DOCUMENT PASSAGE.
::::::::::

While organizers said they shared their agenda with the SAO as they planned the event-which they said was meant to commemorate the feast of Saint Joseph the Worker and include students, staff and faculty members - sophomore CLAP member Michael Angulo said the office called him 30 minutes before the scheduled kickoff to tell him there were problems with the "lack of transparency" in these conversations.

CLAP organizers said their application to Student Activities stated the event would celebrate the contribution of campus workers in conjunction with the feast of Saint Joseph, which typically occurs on May 1. SAO Assistant Director Amy Geist, however, said that when her office discovered some of the event's details Tuesday, she was concerned the celebration could become a workers' rights' protest.

"Peace Fellowship approached me about plans for a social celebratory program," Geist said. "When it became apparent that the events of the day were more demonstration-like in nature, further discussions were had with the officers of Peace Fellowship."

She said when it became clear the group had not taken the required steps to register a demonstration on campus, the SAO asked the CLAP and Peace Fellowship officers to "return the event to its originally proposed nature - that of a celebration of workers."

So the event went on - though not quite as planned.

"The main difference was that professors did not speak, that there was no opening prayer, that students from Campus Ministry and Right to Life did not speak, and they had prepared a statement saying economic justice is a life issue that we need to think about," Angulo said. "And all of the other [participants] were informed that it was no longer an SAO event, so it was simply them speaking their minds about the issues on their mind. More freedom with less security."

::::::::::

ENTRIES SUPPLIED.
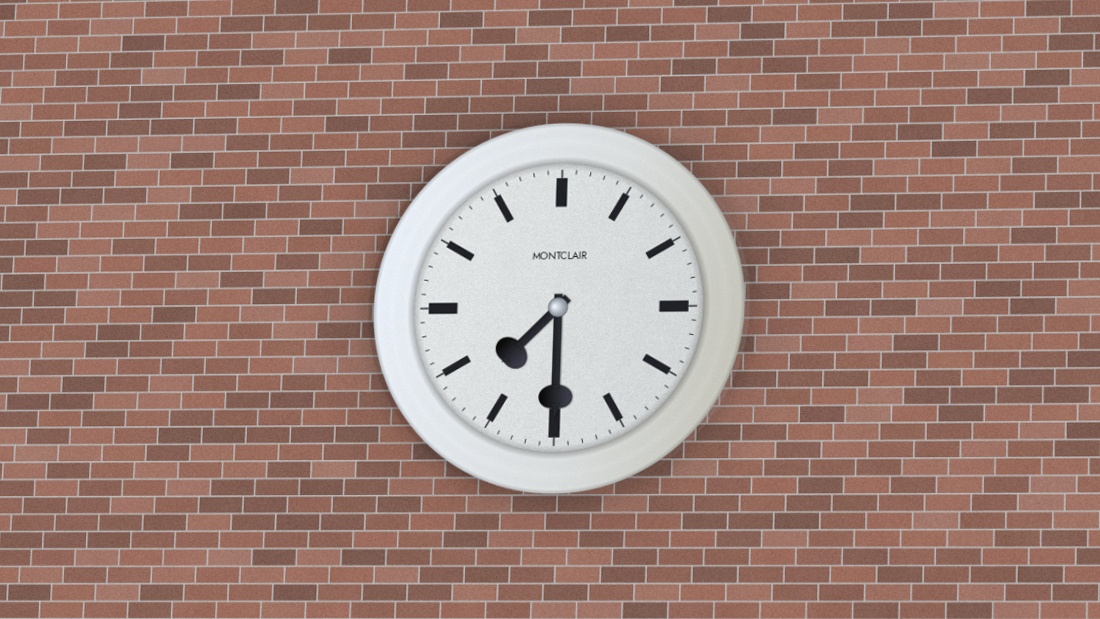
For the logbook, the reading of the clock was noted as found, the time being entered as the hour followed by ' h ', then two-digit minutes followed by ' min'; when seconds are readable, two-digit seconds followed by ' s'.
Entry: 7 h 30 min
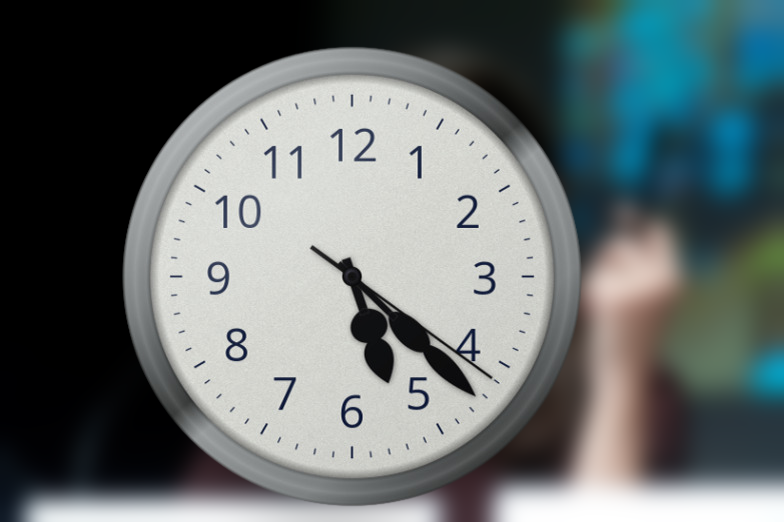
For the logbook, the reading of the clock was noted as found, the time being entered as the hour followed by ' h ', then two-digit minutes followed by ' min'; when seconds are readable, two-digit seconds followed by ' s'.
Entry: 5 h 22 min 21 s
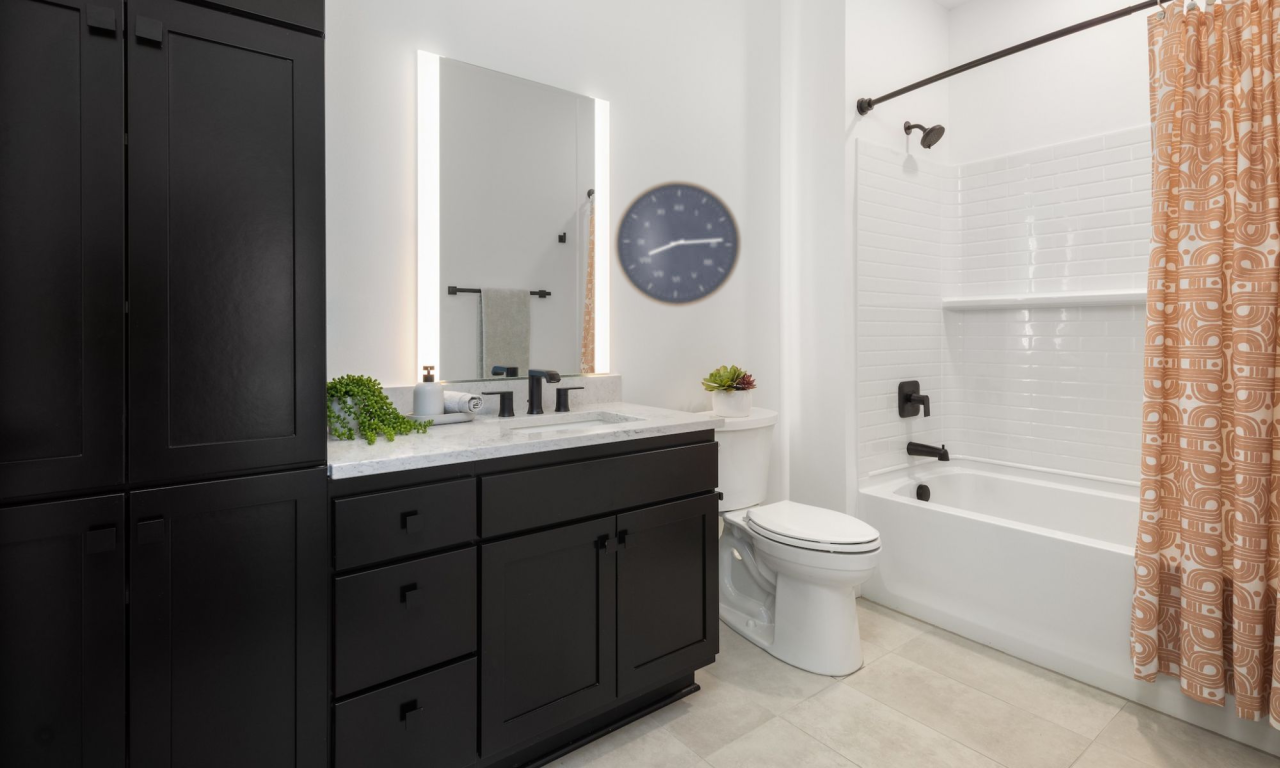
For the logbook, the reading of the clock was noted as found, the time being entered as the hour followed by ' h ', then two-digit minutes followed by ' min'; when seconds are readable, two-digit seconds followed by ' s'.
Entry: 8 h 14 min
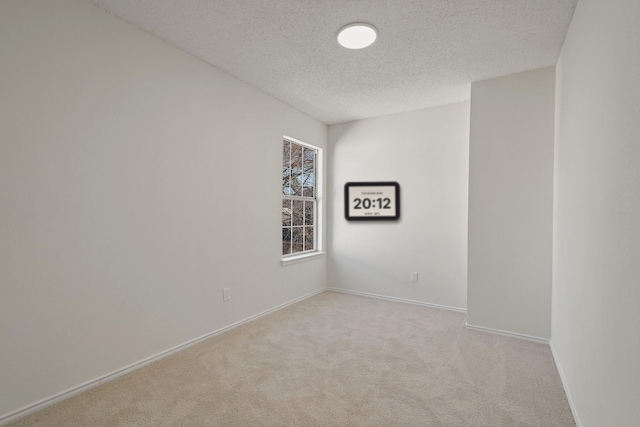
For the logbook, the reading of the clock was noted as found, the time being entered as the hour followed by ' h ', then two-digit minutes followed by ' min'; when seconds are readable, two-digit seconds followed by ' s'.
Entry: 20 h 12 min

::::::::::

List every organization or campus office named in the article about the campus workers' celebration. The records play no part in what is asked here.

- SAO
- CLAP
- Peace Fellowship
- Campus Ministry
- Right to Life